Regarding the apple thing in the Okanagan—and I come from Niagara, in the fruit belt—these are special areas with special problems, because the land is driven up by all kind of reasons that have nothing to do with agriculture. Yet that's where we grow the specialized crops, the wine grapes, etc. It's the same in Niagara with peaches and things like that. You can only grow them in a few places in Canada, and the land is being driven beyond its productive value.
Beyond that, in Ontario and Quebec and a lot of Canada, there are all kinds of places where they can grow apples on relatively inexpensive land, but it's still a very tough go, because in the marketplace you simply cannot get enough at the wholesale level to really make it a viable thing. It's the competition. It's the world competition; it's the U.S. competition; it's people who are either subsidized or who simply have a very cheap cost and who are bringing their product in. Remember, once you get into the fresh market, and the processing too, everything is a world market.
You have three chains in Ontario, and I think three in Quebec now, with tremendous buying power.
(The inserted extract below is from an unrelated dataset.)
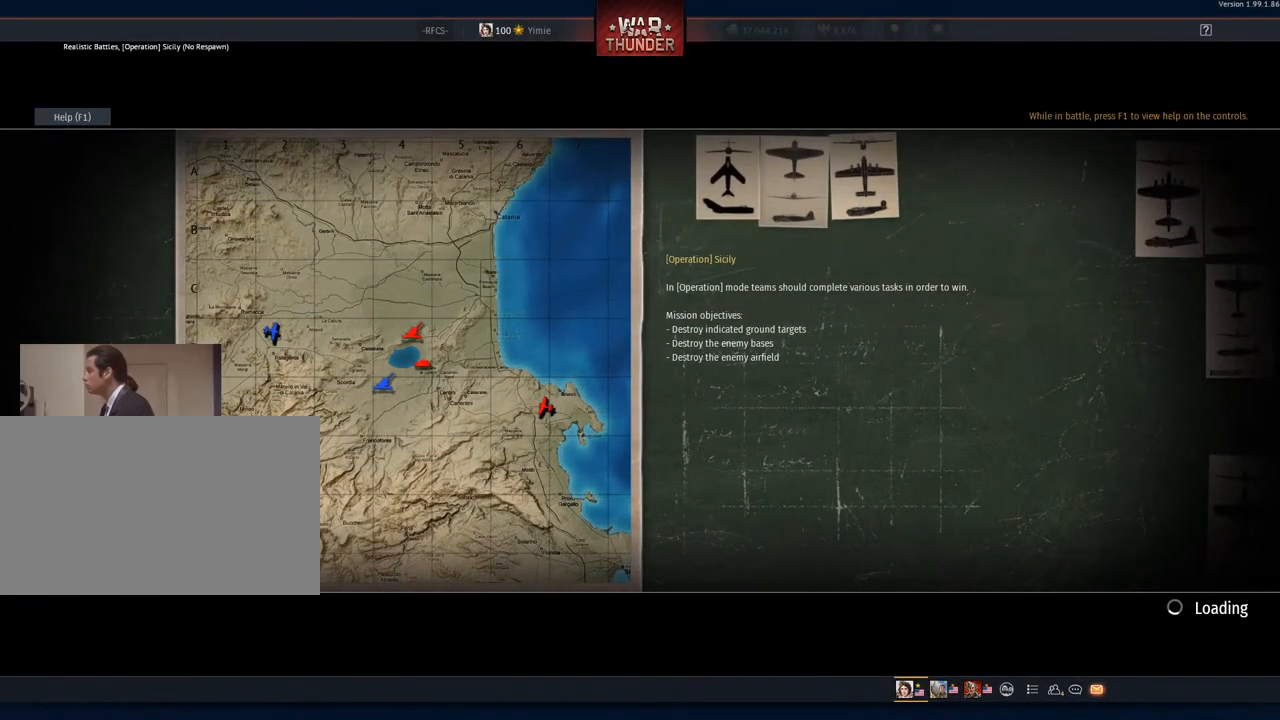
{"keys": [], "mouse": ["left"], "mouse_move": "right", "events": [[350, "mouse_left", "down"]]}
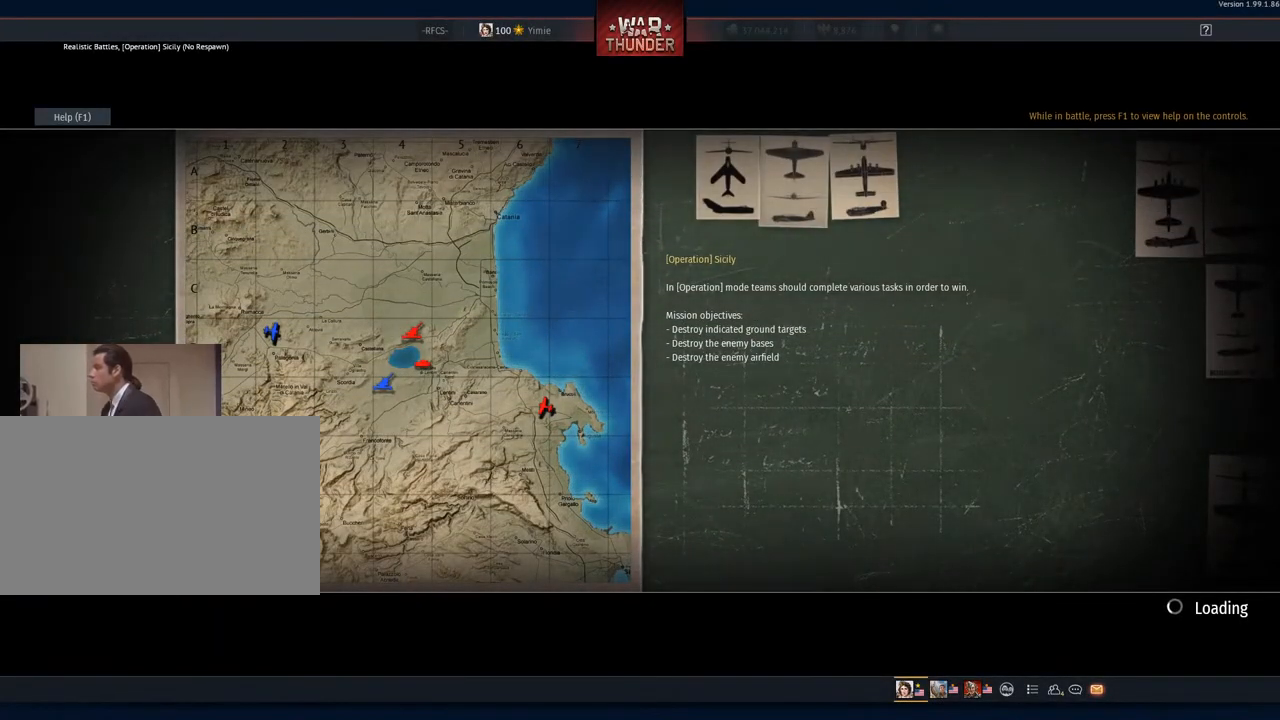
{"keys": [], "mouse": ["left"], "mouse_move": "still", "events": []}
Good product is offered to them electronically from all over the world, all day, every day, and it comes from places that can grow it a lot more cheaply than we can—and there's product that's probably pretty darn good. We operate in Canada with costs that are imposed by society, and yet when we go to the marketplace we have to compete with all the rest of the world, which doesn't have those costs.
Something fundamental has to change here. We're either going to get it out of the marketplace—and I don't know right now how we're going to do that—or society's going to have to find another way to pay; otherwise, we're going to have a change and we're going to have nice, fancy estates in a few pieces of the country and we're going to have a lot of non-viable farms all over Canada.
It's a fundamental problem. It's that open border philosophy of cheap food. You can't have it both ways, folks; if you're going to have farming in Canada, somebody's got to pay for it. So far, it's the farmer.